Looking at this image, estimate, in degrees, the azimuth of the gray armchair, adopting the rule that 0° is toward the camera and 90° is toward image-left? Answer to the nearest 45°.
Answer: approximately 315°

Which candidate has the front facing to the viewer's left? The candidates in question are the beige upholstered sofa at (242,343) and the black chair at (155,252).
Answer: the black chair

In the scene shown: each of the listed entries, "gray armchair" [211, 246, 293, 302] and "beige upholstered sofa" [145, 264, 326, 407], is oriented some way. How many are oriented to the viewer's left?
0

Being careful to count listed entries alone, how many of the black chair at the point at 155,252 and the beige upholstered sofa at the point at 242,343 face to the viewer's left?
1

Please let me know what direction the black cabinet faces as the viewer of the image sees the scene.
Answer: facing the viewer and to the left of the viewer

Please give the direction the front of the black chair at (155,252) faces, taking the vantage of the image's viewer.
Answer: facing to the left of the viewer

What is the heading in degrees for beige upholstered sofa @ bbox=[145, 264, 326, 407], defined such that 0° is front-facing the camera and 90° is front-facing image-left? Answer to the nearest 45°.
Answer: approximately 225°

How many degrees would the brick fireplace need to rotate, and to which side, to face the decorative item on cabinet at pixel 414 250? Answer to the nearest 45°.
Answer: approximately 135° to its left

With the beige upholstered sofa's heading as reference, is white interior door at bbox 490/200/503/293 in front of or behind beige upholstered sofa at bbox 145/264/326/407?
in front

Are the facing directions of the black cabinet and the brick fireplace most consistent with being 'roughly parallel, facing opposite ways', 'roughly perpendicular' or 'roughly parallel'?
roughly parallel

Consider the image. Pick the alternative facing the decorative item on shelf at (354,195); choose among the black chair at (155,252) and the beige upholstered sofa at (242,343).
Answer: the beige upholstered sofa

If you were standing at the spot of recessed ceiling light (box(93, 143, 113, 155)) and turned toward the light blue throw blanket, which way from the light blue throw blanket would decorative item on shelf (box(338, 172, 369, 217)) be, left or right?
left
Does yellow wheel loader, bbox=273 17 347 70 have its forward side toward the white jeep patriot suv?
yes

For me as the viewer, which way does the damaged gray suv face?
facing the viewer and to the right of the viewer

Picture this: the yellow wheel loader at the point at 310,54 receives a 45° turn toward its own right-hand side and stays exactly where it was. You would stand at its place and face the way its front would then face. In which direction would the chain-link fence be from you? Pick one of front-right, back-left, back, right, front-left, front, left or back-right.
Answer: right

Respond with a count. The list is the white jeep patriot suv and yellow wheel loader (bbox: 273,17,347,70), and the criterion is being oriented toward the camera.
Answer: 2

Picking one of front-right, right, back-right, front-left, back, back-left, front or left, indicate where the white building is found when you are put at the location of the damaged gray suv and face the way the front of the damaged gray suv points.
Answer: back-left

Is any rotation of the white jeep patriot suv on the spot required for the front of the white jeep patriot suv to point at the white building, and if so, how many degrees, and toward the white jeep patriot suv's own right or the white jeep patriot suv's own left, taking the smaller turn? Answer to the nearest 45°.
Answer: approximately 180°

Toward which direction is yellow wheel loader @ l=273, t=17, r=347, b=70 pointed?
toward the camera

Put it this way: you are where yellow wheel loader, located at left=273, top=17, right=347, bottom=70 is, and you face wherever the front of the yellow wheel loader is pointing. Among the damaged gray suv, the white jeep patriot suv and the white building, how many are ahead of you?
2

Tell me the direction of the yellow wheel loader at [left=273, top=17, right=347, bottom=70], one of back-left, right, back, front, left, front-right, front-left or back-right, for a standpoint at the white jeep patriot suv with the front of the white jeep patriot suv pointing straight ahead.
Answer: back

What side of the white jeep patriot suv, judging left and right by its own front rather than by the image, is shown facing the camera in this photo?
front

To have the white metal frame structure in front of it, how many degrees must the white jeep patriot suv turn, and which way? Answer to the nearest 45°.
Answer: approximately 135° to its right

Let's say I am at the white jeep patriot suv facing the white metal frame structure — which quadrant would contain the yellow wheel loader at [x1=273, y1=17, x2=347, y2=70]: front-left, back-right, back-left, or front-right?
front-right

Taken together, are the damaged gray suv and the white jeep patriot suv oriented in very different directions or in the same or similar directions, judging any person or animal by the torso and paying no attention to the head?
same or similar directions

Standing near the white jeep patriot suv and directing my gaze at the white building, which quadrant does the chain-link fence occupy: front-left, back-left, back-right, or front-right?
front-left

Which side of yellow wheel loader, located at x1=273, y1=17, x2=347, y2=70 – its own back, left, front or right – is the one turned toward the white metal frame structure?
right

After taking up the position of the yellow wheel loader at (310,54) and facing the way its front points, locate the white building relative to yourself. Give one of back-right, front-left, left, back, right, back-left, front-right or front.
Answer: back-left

====

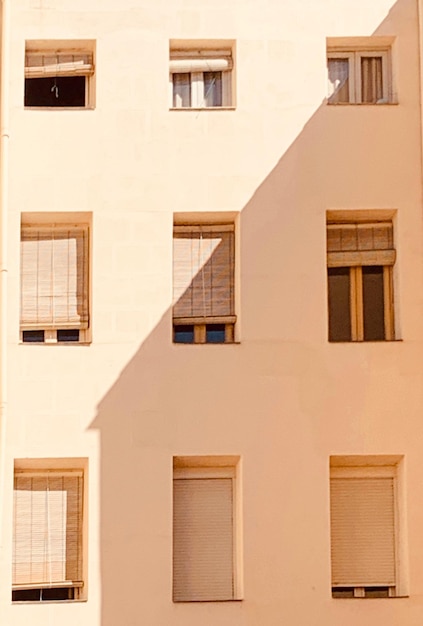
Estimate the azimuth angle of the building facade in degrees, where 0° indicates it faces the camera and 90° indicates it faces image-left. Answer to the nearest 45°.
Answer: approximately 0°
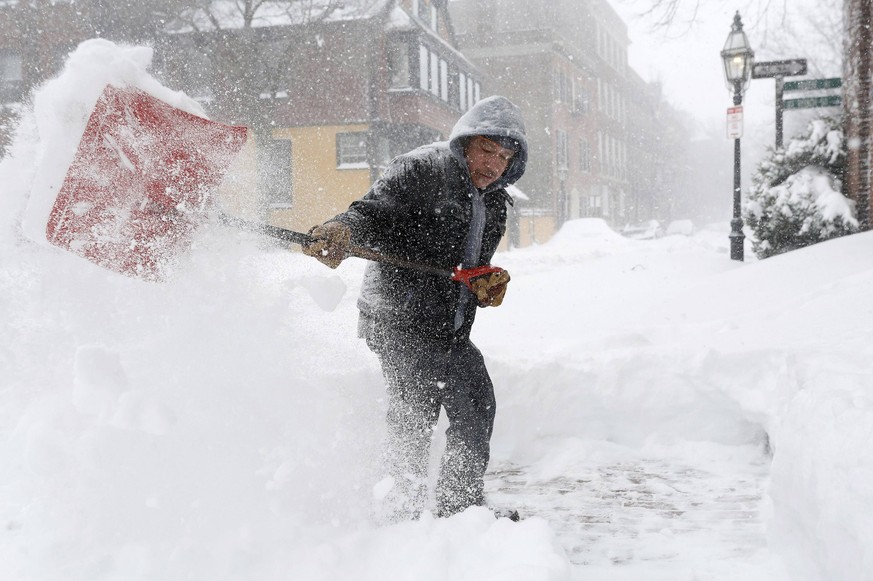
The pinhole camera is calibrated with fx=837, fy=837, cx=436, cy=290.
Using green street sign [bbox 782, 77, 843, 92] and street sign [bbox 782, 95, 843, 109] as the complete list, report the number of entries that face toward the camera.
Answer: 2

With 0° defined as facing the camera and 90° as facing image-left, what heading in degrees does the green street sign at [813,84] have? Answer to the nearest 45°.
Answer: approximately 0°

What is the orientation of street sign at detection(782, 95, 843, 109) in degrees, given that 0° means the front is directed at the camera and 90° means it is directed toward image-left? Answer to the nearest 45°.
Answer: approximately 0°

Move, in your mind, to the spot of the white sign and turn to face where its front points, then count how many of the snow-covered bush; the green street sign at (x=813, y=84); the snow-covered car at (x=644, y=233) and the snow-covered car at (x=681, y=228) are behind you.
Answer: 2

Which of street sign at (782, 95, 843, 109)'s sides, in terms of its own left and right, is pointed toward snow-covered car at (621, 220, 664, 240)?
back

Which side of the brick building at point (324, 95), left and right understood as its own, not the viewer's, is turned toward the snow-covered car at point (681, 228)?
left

====

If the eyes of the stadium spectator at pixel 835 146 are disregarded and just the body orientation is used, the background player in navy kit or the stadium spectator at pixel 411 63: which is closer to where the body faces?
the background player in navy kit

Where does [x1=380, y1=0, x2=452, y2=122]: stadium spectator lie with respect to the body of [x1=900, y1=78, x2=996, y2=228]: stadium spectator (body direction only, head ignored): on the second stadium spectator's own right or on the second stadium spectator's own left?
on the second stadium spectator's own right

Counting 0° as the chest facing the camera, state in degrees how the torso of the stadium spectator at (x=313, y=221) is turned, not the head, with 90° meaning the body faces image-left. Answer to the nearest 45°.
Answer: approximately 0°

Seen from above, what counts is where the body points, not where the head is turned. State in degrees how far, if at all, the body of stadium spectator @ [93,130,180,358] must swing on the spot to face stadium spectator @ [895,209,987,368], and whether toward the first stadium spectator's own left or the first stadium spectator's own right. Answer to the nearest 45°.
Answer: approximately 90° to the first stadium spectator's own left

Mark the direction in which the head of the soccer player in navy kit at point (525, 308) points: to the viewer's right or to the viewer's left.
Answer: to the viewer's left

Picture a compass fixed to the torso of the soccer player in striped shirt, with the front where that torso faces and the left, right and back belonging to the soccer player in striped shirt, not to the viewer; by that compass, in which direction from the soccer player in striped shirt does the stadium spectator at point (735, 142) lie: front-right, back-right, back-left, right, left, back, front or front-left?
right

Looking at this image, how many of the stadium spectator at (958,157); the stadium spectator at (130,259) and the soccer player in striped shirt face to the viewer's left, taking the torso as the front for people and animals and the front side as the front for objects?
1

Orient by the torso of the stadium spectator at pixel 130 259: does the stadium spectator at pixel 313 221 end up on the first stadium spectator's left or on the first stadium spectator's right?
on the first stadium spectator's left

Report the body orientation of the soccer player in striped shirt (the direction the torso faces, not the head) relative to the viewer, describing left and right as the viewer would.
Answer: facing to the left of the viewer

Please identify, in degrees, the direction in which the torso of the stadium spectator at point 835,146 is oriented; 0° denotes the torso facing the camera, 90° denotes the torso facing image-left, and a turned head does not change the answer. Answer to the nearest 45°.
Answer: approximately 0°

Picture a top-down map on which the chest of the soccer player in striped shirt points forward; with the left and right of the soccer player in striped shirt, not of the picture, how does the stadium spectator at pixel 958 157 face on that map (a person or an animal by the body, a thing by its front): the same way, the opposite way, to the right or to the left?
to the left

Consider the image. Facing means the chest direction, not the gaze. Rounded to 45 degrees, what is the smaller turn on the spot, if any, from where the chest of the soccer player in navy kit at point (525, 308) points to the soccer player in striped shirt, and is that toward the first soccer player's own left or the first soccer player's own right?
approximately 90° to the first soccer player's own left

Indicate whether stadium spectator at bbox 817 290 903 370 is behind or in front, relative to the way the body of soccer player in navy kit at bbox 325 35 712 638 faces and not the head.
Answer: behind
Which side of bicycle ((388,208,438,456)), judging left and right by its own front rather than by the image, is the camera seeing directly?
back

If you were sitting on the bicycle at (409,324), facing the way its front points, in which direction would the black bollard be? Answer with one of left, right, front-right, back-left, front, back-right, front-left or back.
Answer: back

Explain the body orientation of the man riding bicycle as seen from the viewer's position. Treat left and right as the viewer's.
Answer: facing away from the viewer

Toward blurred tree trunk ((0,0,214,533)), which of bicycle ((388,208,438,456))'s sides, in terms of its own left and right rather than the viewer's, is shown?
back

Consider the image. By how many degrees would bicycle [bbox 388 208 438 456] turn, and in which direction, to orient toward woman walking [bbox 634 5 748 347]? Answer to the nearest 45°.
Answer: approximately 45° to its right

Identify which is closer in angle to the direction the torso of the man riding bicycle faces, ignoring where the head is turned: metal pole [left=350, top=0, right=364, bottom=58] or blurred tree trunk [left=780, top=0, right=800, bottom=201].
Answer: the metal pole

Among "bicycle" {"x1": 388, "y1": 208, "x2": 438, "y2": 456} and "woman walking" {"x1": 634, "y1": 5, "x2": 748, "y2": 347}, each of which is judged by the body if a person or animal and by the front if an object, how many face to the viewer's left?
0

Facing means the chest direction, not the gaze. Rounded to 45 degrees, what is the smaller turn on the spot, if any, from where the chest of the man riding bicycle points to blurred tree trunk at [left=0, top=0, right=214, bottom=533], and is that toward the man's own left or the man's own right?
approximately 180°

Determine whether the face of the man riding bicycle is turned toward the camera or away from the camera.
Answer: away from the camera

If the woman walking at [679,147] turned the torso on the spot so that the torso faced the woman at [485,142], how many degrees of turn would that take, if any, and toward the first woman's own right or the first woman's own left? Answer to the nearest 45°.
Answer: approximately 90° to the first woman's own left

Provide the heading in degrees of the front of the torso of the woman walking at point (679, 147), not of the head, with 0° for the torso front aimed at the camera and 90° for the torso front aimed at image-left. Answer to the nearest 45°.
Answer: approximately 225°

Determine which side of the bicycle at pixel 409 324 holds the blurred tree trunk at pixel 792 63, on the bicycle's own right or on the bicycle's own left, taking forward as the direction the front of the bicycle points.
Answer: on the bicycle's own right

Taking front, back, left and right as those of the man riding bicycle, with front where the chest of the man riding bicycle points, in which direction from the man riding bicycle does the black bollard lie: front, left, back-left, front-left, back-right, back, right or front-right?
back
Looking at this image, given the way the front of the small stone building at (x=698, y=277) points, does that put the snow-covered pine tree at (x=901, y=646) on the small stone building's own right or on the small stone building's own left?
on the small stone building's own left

====

§ **Task prompt**:
Transcribe the records verbatim, from the line that contains "If you were standing" through the line that contains "facing the viewer and to the right".

§ **Your solution**:
If you were standing at the spot of recessed ceiling light (box(93, 143, 113, 155)) and turned toward the light blue throw blanket, which way from the light blue throw blanket would decorative item on shelf (box(338, 172, 369, 217)) be, left or right?
left
Does yellow wheel loader, bbox=273 17 347 70 have its forward side toward the white jeep patriot suv?
yes

For me as the viewer, which way does the damaged gray suv face?
facing the viewer and to the right of the viewer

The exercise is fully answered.